Active control of free and forced vibration of rotating laminated composite cylindrical shells embedded with magnetostrictive layers based on classical shell theory

In this study, active control of free and forced vibration of rotating thin laminated composite cylindrical shells embedded with two magnetostrictive layers is investigated by means of classical shell theory. The shell is subjected to harmonic load exerted to inner surface of the shell in thickness direction. The velocity feedback control method is used in order to obtain the control law. The vibration equations of the rotating cylindrical shell are extracted by means of Hamilton principle while the effects of initial hoop tension, centrifugal and Coriolis accelerations are considered.

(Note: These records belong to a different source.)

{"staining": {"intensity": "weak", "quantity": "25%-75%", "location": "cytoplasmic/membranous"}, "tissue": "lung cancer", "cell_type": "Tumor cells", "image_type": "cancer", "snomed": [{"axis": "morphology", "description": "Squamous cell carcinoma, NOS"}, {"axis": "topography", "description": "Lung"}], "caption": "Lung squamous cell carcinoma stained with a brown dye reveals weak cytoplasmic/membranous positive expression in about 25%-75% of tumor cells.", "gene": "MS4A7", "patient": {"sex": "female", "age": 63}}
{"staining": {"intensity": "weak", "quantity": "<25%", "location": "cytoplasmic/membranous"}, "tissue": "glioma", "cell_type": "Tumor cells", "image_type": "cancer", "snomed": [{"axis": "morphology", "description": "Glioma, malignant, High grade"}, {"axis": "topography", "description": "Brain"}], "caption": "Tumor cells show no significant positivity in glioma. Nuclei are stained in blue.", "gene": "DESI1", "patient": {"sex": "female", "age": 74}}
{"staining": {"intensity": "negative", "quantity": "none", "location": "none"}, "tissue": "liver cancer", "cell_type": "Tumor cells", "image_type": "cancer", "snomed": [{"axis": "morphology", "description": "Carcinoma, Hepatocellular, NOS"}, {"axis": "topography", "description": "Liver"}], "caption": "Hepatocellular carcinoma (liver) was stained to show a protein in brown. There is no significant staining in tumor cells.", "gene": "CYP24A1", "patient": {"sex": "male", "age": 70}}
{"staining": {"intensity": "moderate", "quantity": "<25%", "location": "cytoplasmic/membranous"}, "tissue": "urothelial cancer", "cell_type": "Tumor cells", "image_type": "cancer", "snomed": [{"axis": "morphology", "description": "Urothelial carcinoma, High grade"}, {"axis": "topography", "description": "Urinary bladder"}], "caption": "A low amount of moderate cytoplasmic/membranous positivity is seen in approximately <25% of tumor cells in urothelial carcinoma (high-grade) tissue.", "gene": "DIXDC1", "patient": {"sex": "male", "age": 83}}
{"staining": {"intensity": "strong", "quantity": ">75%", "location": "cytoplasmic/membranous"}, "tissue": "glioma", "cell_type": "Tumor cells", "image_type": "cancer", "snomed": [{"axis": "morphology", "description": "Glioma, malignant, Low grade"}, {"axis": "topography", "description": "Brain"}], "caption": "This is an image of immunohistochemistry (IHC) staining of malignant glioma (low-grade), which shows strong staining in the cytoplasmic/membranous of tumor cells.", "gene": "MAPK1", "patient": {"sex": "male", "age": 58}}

The partial differential equations of the rotating cylindrical shell are converted to ordinary differential equations by means of modified Galerkin method. The displacement of the shell is obtained using modal analysis. The free vibration results of this study are validated by comparison with the results of published literature. Also, the forced vibration result is compared with the result of fourth order Runge-Kutta method to prove its correctness. Finally, the effects of several parameters including circumferential wave number, rotational velocity, the whole thickness of orthotropic layers, the whole thickness of orthotropic layers, length, the amplitude and exciting frequency of the load on the vibration characteristics of the rotating cylindrical shell are investigated.